Di era digital, pada umumnya, semua pasangan calon presiden
cawapres atau caleg tidak pernah terpengaruh oleh isu-isu negatif. masalah negatif
muncul dan berkembang di jejaring sosial tidak sepihak melainkan
hubungan dengan media massa. Berdasarkan hasil
Riset Persatuan Jurnalis Independen Jakarta, masalah ini ada dua model,
Itulah yang harus dikatakan; Pertama, ada isu yang muncul dari media arus utama, lalu
ramai diperbincangkan di media sosial. Jadi masalahnya datang lebih dulu
baik di bidang media arus utama maupun berita faktual. pengguna
Media sosial kemudian merespon isu tersebut, hingga akhirnya menjadi
Perdebatan hangat di media sosial.

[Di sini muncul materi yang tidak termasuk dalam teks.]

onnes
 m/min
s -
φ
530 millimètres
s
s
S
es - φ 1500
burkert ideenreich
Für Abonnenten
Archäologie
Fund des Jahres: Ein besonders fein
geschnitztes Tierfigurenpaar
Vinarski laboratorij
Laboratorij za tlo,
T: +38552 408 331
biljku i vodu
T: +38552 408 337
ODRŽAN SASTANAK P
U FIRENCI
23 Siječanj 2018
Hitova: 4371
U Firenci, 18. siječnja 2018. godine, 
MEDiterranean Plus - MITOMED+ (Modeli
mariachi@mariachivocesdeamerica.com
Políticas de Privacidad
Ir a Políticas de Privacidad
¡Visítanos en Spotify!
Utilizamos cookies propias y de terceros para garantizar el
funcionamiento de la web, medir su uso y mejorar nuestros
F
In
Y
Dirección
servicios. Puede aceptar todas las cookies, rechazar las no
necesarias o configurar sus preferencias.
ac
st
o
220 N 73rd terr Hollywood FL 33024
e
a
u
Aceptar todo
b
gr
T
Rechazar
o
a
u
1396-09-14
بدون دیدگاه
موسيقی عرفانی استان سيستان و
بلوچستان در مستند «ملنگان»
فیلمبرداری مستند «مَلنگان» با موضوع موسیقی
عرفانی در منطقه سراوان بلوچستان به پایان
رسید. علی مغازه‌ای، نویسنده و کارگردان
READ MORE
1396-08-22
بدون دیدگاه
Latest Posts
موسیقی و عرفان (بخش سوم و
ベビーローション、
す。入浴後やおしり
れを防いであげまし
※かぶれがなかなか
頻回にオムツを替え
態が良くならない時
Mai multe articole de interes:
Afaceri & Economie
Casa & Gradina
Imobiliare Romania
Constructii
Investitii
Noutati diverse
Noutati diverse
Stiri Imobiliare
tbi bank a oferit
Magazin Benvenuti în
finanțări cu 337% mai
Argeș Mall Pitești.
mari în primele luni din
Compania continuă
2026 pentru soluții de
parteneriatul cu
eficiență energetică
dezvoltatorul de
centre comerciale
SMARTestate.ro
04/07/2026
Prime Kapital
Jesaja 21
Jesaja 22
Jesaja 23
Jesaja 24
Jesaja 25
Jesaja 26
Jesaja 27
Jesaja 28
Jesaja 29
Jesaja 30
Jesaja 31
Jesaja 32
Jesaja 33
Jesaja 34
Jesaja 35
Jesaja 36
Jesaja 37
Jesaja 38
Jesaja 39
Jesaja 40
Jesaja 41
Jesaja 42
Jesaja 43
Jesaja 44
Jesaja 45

Kedua, di sisi lain, ada masalah yang
muncul dan dibahas secara luas di jejaring sosial, kemudian diberi nama
media arus utama. Tidak kurang masalah awal saja
menjadi percakapan tingkat media sosial dan kemudian meningkat
sebagai berita dari beberapa media arus utama.
24
Selain koordinasi antara jejaring sosial dan media
masyarakat umum dapat menimbulkan tantangan baru. Jaringan sosial
ada masalah yang sepertinya selalu memenuhi media homepage
sosial yaitu; pertama, masalah suku, agama, ras, perasaan
antargolongan (SARA). Ulasan digital pertanyaan SARA selalu
menjadi senjata untuk menyerang lawan politik, apalagi jika salah
kandidat memiliki riwayat pelecehan atau penghinaan
pihak tertentu. Kedua, soal independensi lembaga penyidik.
Kesalahan prediksi dapat menjadi topik diskusi di masyarakat. Hari ketiga,
masalah kabel lokal. Keempat, pertanyaan tentang latar belakang salah satu calon
sebagai politisi 25. Pertanyaan-pertanyaan ini muncul di garis waktu media sosial,
alur yang terjalin.
Media sosial akan semakin banyak digunakan oleh politisi, relawan,
dan faktor-faktor lain untuk memenangkan pertarungan politik. Membuat
konten tertentu untuk menjatuhkan pesaing dan menyebarkan informasi
mengerjai lawan Anda. Ini akan menemukan momentum
terus berkembang dan digunakan oleh kalangan manapun. Media
Masyarakat tidak lebih dari perpanjangan elit politik
tentang kandidat dan mendistribusikannya ke pendukung mereka.
Demokrasi digital menimbulkan tantangan baru untuk dipraktikkan
demokrasi tradisional atau tradisional. terutama untuk negara dan
pemerintah, mereka dipaksa untuk beradaptasi dengan wajah baru demokrasi masa depan ini. Konsepsi demokrasi digital yang lebih global
mulai diminati banyak pihak.
26 pendukung demokrasi digital
optimis bahwa teknologi digital memungkinkan seseorang
mendobrak sekat ruang dan waktu yang selama ini ada,
dan kemudian membangun jaringan komunikasi yang besar dalam skala global.